- **WORK INSTRUCTIONS**
Where in the records does the word "группе" occur? Copy each line in which it does.
=== TASK INPUT ===
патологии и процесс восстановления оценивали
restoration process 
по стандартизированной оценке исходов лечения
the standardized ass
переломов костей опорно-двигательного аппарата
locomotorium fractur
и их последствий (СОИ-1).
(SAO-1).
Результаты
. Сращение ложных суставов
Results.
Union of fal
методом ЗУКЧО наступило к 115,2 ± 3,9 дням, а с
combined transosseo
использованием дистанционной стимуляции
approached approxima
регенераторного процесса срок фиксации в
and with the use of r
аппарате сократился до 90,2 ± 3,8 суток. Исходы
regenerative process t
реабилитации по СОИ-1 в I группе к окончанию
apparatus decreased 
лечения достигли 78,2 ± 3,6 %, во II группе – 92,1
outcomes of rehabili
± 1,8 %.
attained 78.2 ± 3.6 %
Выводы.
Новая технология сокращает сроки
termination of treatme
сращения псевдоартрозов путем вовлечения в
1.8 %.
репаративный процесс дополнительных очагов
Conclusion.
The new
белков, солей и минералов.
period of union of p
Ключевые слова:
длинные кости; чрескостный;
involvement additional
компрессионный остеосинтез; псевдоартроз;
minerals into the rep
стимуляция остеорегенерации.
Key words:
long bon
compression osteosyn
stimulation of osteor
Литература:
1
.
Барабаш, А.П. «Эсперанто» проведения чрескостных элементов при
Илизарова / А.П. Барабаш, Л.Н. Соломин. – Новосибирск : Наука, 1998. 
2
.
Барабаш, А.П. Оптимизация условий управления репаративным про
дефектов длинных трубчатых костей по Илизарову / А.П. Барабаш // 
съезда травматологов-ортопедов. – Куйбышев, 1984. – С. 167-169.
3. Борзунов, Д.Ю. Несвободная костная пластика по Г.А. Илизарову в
===
- **ANSWER FOR THE TASK**
реабилитации по СОИ-1 в I группе к окончанию
лечения достигли 78,2 ± 3,6 %, во II группе – 92,1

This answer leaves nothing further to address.